* What is needed
Search term "Guinée": copy each line of the records that contains it.

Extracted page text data
* * *
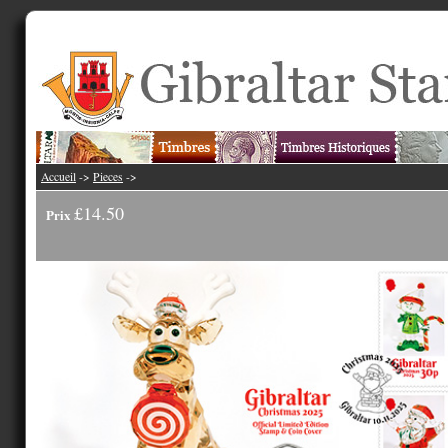
Accueil
->
Pieces
->
£14.50
Prix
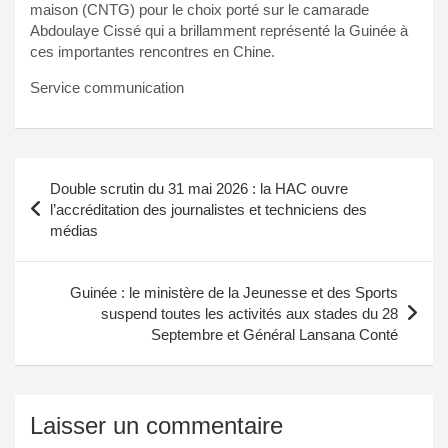
maison (CNTG) pour le choix porté sur le camarade
Abdoulaye Cissé qui a brillamment représenté la Guinée à
ces importantes rencontres en Chine.
Service communication
Navigation
Double scrutin du 31 mai 2026 : la HAC ouvre
de
l’accréditation des journalistes et techniciens des
médias
l’article
Guinée : le ministère de la Jeunesse et des Sports
suspend toutes les activités aux stades du 28
Septembre et Général Lansana Conté
Laisser un commentaire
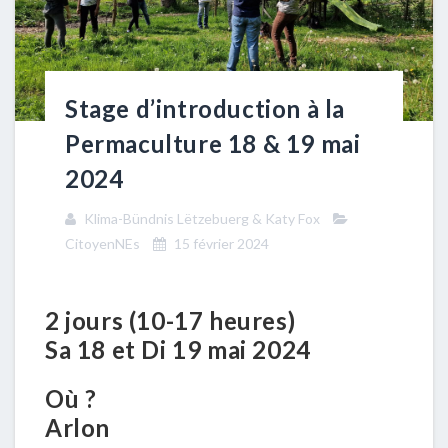
Stage d’introduction à la
Permaculture 18 & 19 mai
2024
Klima-Bündnis Lëtzebuerg & Katy Fox
CitoyenNEs
15 février 2024
2 jours (10-17 heures)
Sa
1
8
et Di
1
9
mai 202
4
Où ?
Arlon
* * *
* Output of the exercise
Abdoulaye Cissé qui a brillamment représenté la Guinée à
Guinée : le ministère de la Jeunesse et des Sports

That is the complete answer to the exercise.